Sonrasında basın açıklamasına geçildi. BTS ve SES adına SES İzmir Şubesi Başkanı Erkan Batmaz açıklamayı okudu. “Üye ve yöneticilerimize yönelik her türlü baskı, soruşturma ve sürgünlerin durdurulması için, tüm gücümüzle örgütsel ve hukuksal mücadelemizi sürdüreceğimiz bilinmelidir” diye başlayan açıklamada, BTS üyelerinin sürgünlerine değinildi. Haklarında hiçbir soruşturma yokken sadece niyet okunarak yapılan sürgünlerin yasalara ve hukuka aykırı olduğu, bu kapsamda yapılan itirazların sonuç vermeye başladığı ve bunun da 14 haftadır ısrarla sokakta mücadele yürütülmesi sonucu olduğu ifade edildi. Tüm sürgün edilenler görev yerlerine dönene kadar mücadeleye devam edecekleri söylenen açıklamaya, TCDD’nin özelleştirilmek istenmesine değinilerek şöyle devam edildi:

Özelleştirilme ile birlikte TCDD’nin Yolcu ve Yük Taşımasında lider konuma gelmesi, yüksek cirolu, karlı ve rekabet üstünlüğü olan bir Holdinge dönüşmesinin hedeflendiği belirtilmektedir. Yani TCDD Holdinginin serbestleştirme kanunu sonrası oluşan şirketlere karşı rekabet üstünlüğü olacağı, yüksek ciro ve kârlı bir işletmecilik yapılacağı söylemi/iddiası 6461 sayılı serbestleşme kanunu gerekçesi ile çelişmektedir. Ayrıca Demiryollarında bir tekel haline gelecek olan TCDD Holding serbest piyasa koşulları ve kâr güdüsü ile yolcu ve yük taşıma ücretlerini fahiş olarak belirleyecek, kârlı olmayan hatları kapatarak halkın ulaşım hakkını engelleyecektir. Bu nedenle kamusal, nitelikli ve emniyetli demiryolu ulaşım imkânı yok edilecektir.”

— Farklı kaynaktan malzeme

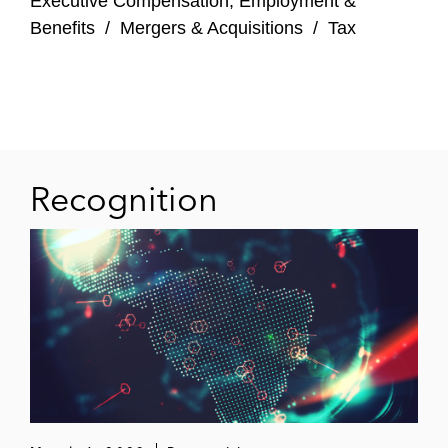
Executive Compensation, Employment &
Court of Chancery and Delaware Supreme
Benefits
/
Mergers & Acquisitions
/
Tax
Court.
Recognition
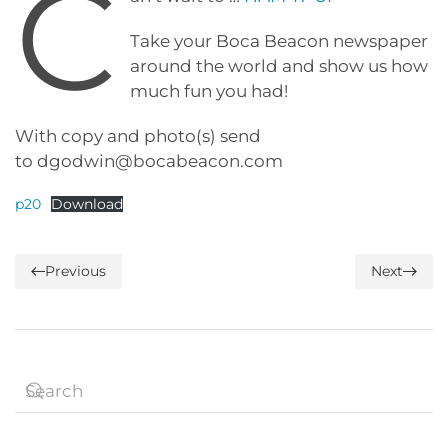
C
Take your Boca Beacon newspaper
around the world and show us how
much fun you had!
With copy and photo(s) send
to dgodwin@bocabeacon.com
p20
Download
Previous
Next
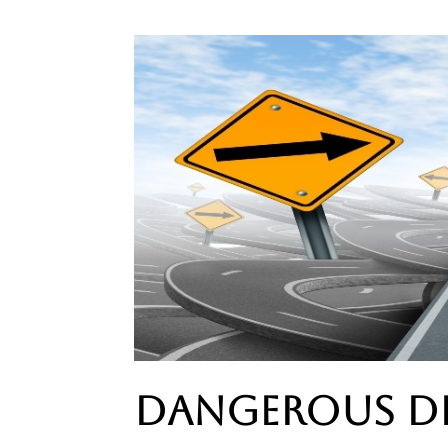
Dangerous D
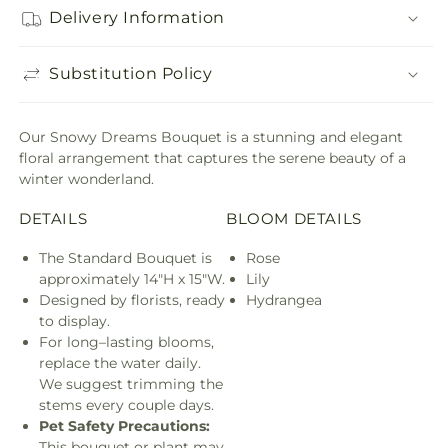
Delivery Information
Substitution Policy
Our Snowy Dreams Bouquet is a stunning and elegant
floral arrangement that captures the serene beauty of a
winter wonderland.
DETAILS
BLOOM DETAILS
The Standard Bouquet is
Rose
approximately 14"H x 15"W.
Lily
Designed by florists, ready
Hydrangea
to display.
For long–lasting blooms,
replace the water daily.
We suggest trimming the
stems every couple days.
Pet Safety Precautions:
This bouquet or plant may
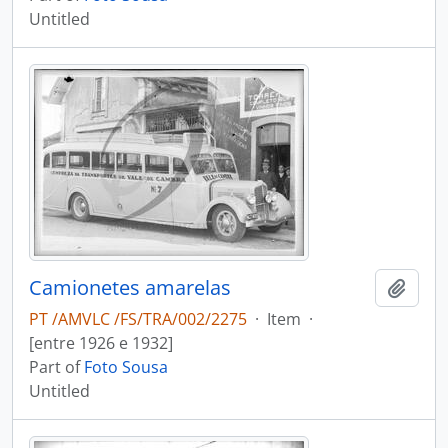
Untitled
Camionetes amarelas
Add t
PT /AMVLC /FS/TRA/002/2275
·
Item
·
[entre 1926 e 1932]
Part of
Foto Sousa
Untitled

Açıklamada, sağlık emekçilerinin sürgün edilmeleri ve açığa alınmalarına dair şu ifadeler kullanıldı:

Pandemi döneminde en çok hayatını kaybeden sağlık emekçilerinin özverili çalışmasını alkışlarla geçiştirme yoluna gittiler. Covid-19 meslek hastalığı olsun denildi ama cevap olarak ‘sağlık çalışanları Covid-19’a evde yakalandılar’ diyerek ne kadar ciddiyetsiz olduklarını bir kez daha gösterdiler.”

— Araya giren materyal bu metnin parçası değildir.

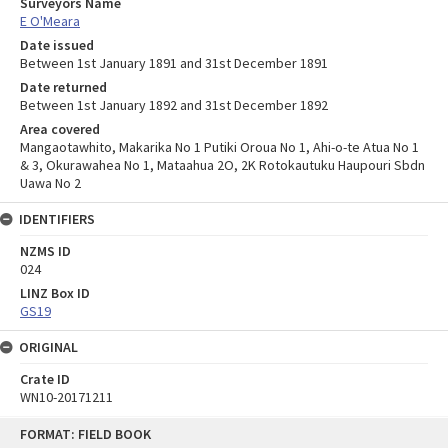
Surveyors Name
E O'Meara
Date issued
Between 1st January 1891 and 31st December 1891
Date returned
Between 1st January 1892 and 31st December 1892
Area covered
Mangaotawhito, Makarika No 1 Putiki Oroua No 1, Ahi-o-te Atua No 1
& 3, Okurawahea No 1, Mataahua 2O, 2K Rotokautuku Haupouri Sbdn
Uawa No 2
IDENTIFIERS
NZMS ID
024
LINZ Box ID
GS19
ORIGINAL
Crate ID
WN10-20171211
Skip
FORMAT: FIELD BOOK
to
content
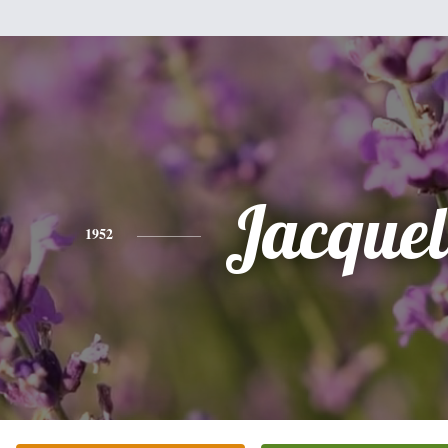
Jacquel
1952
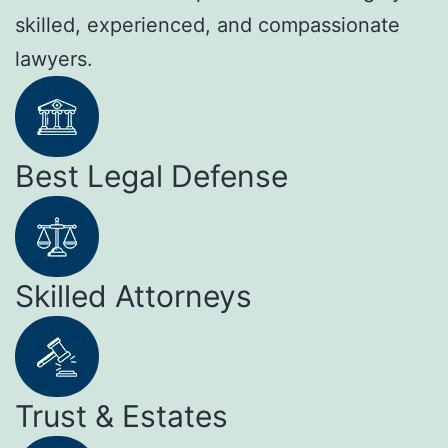
skilled, experienced, and compassionate
lawyers.
Best Legal Defense
Skilled Attorneys
Trust & Estates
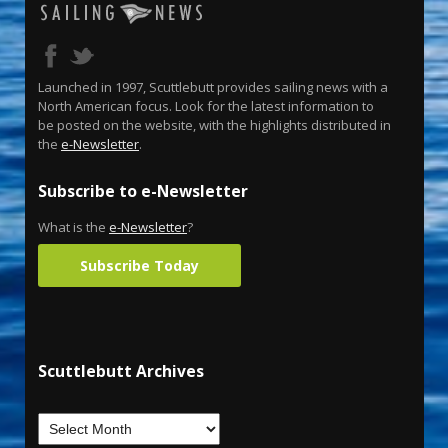
Launched in 1997, Scuttlebutt provides sailing news with a
North American focus. Look for the latest information to
be posted on the website, with the highlights distributed in
the
e-Newsletter
.
Subscribe to e-Newsletter
What is the
e-Newsletter
?
Subscribe Today
Scuttlebutt Archives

Yaşamını yitiren sağlık çalışanları için 5 Mart’da bir dakikalık saygı duruşunda bulunduktan sonra görevden uzaklaştırılan Dokuz Eylül Üniversitesi Hastanesi çalışanlarından Günseli Uğur ve Arsu Sert hakkında “devletin birliğini ve bütünlüğünü bozmak” ve “kalkışmaya teşebbüs etmek” suçlarından soruşturma başlatıldığı belirtilen açıklamada, soruşturmayı başlatan rektörün 4 dönem AKP vekili olduğu hatırlatıldı ve “Bu ülkenin vatandaşları için canını feda eden sağlık emekçileri için bir dakikalık saygı duruşundan dahi kalkışma suçu çıkarmak tam bir paranoyadır” denildi.

“Gerçeklerin peşine mi düşeceksiniz yoksa ölen arkadaşlarımızın adını telaffuz etmek bile kalkışma mı sayılacak ? Biz örgüt olarak sizi teşhir etmeye devam edeceğiz. ‘Kral çıplak’ diyeceğiz. Yönetemiyorsunuz, ölüyoruz! Hem sağlık emekçilerine hem halk sağlığına sahip çıkmaya devam edeceğiz” vurgusuyla son bulan açıklamanın ardından eylem sloganlarla bitirildi.